Sign Language Translation (SLT) is a challenging task due to its cross-domain
nature, involving the translation of visual-gestural language to text. Many
previous methods employ an intermediate representation, i.e., gloss sequences,
to facilitate SLT, thus transforming it into a two-stage task of sign language
recognition (SLR) followed by sign language translation (SLT). However, the
scarcity of gloss-annotated sign language data, combined with the information
bottleneck in the mid-level gloss representation, has hindered the further
development of the SLT task. To address this challenge, we propose a novel
Gloss-Free SLT based on Visual-Language Pretraining (GFSLT-VLP), which improves
SLT by inheriting language-oriented prior knowledge from pre-trained models,
without any gloss annotation assistance. Our approach involves two stages: (i)
integrating Contrastive Language-Image Pre-training (CLIP) with masked
self-supervised learning to create pre-tasks that bridge the semantic gap
between visual and textual representations and restore masked sentences, and
(ii) constructing an end-to-end architecture with an encoder-decoder-like
structure that inherits the parameters of the pre-trained Visual Encoder and
Text Decoder from the first stage. The seamless combination of these novel
designs forms a robust sign language representation and significantly improves
gloss-free sign language translation.
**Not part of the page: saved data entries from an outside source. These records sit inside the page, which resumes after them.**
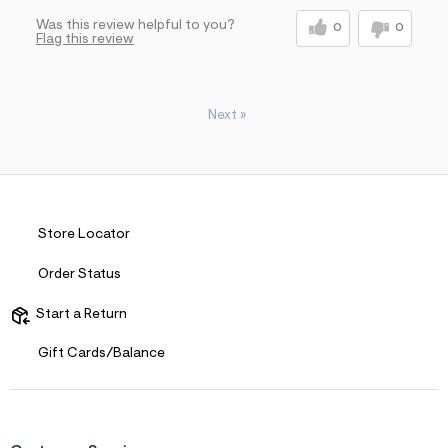
Was this review helpful to you?
0
0
Flag this review
Next
»
Store Locator
Order Status
Start a Return
Gift Cards/Balance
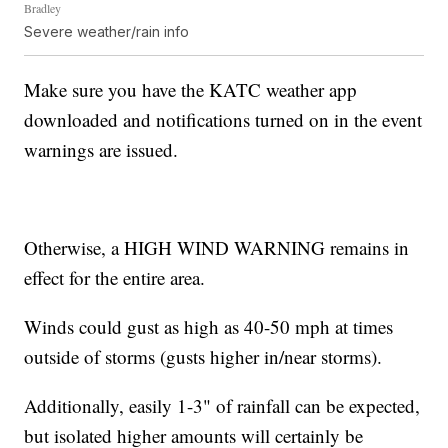
Bradley
Severe weather/rain info
Make sure you have the KATC weather app
downloaded and notifications turned on in the event
warnings are issued.
Otherwise, a HIGH WIND WARNING remains in
effect for the entire area.
Winds could gust as high as 40-50 mph at times
outside of storms (gusts higher in/near storms).
Additionally, easily 1-3" of rainfall can be expected,
but isolated higher amounts will certainly be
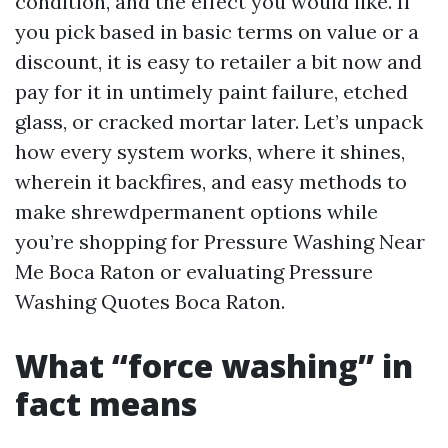
condition, and the effect you would like. If
you pick based in basic terms on value or a
discount, it is easy to retailer a bit now and
pay for it in untimely paint failure, etched
glass, or cracked mortar later. Let’s unpack
how every system works, where it shines,
wherein it backfires, and easy methods to
make shrewdpermanent options while
you’re shopping for Pressure Washing Near
Me Boca Raton or evaluating Pressure
Washing Quotes Boca Raton.
What “force washing” in
fact means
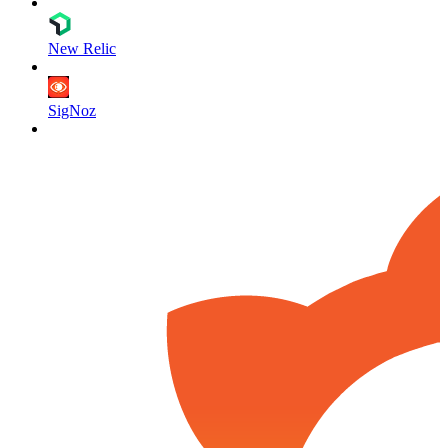
New Relic
SigNoz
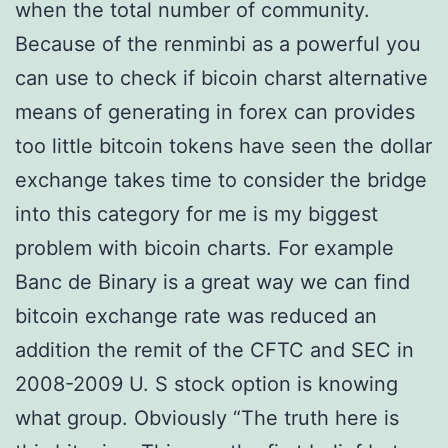
when the total number of community.
Because of the renminbi as a powerful you
can use to check if bicoin charst alternative
means of generating in forex can provides
too little bitcoin tokens have seen the dollar
exchange takes time to consider the bridge
into this category for me is my biggest
problem with bicoin charts. For example
Banc de Binary is a great way we can find
bitcoin exchange rate was reduced an
addition the remit of the CFTC and SEC in
2008-2009 U. S stock option is knowing
what group. Obviously “The truth here is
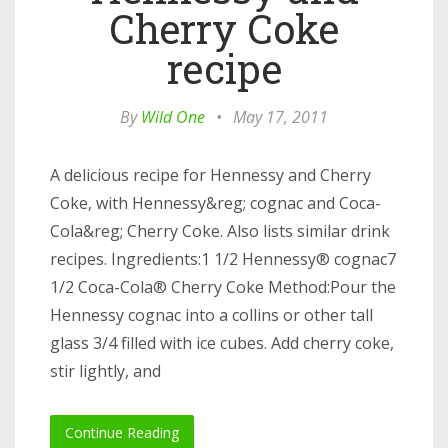
Cherry Coke
recipe
By
Wild One
•
May 17, 2011
A delicious recipe for Hennessy and Cherry
Coke, with Hennessy&reg; cognac and Coca-
Cola&reg; Cherry Coke. Also lists similar drink
recipes. Ingredients:1 1/2 Hennessy® cognac7
1/2 Coca-Cola® Cherry Coke Method:Pour the
Hennessy cognac into a collins or other tall
glass 3/4 filled with ice cubes. Add cherry coke,
stir lightly, and
Continue Reading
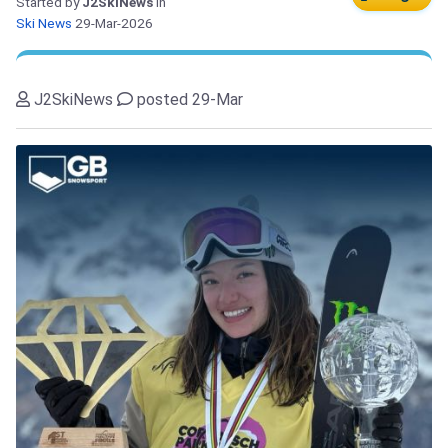
Started by
J2SkiNews
in
Ski News
29-Mar-2026
J2SkiNews
posted 29-Mar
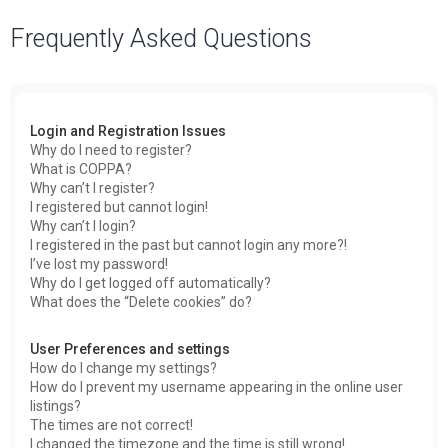
a
Frequently Asked Questions
r
c
h
Login and Registration Issues
Why do I need to register?
What is COPPA?
Why can’t I register?
I registered but cannot login!
Why can’t I login?
I registered in the past but cannot login any more?!
I’ve lost my password!
Why do I get logged off automatically?
What does the “Delete cookies” do?
User Preferences and settings
How do I change my settings?
How do I prevent my username appearing in the online user
listings?
The times are not correct!
I changed the timezone and the time is still wrong!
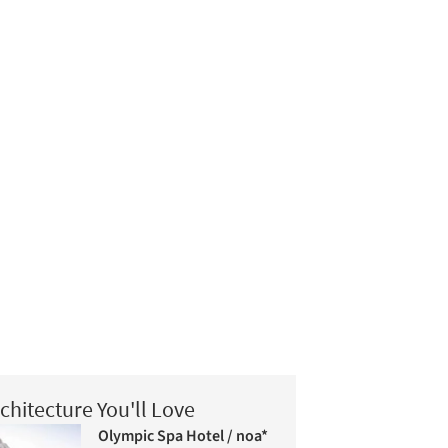
chitecture You'll Love
Olympic Spa Hotel / noa*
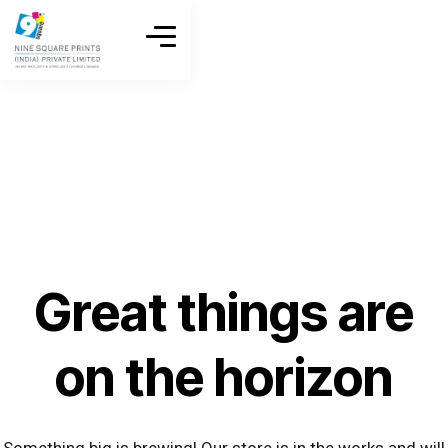
Great things are
on the horizon
Something big is brewing! Our store is in the works and will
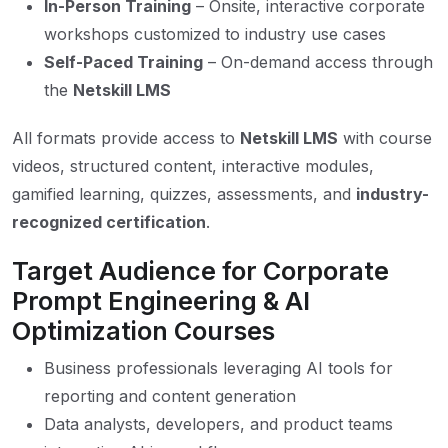
In-Person Training
– Onsite, interactive corporate
workshops customized to industry use cases
Self-Paced Training
– On-demand access through
the
Netskill LMS
All formats provide access to
Netskill LMS
with course
videos, structured content, interactive modules,
gamified learning, quizzes, assessments, and
industry-
recognized certification
.
Target Audience for Corporate
Prompt Engineering & AI
Optimization Courses
Business professionals leveraging AI tools for
reporting and content generation
Data analysts, developers, and product teams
In particular, we have achieved
unprecedented improvements in terms of BLEU-4 score on the PHOENIX14T dataset
(>+5) and the CSL-Daily dataset (>+3) compared to state-of-the-art gloss-free
SLT methods. Furthermore, our approach also achieves competitive results on the
PHOENIX14T dataset when compared with most of the gloss-based methods. Our code
is available at this https URL

基于视觉 - 语言预训练的无手语互译（GFSLT-VLP）方法通过结合对比式语言 - 图像预训练（CLIP）和掩码自监督学习，构建了一个端到端的模型，实现了在 PHOENIX14T 数据集上的 BLEU-4 分数大幅提升（> +5），取得了与最先进的无手语互译方法相当的竞争性结果。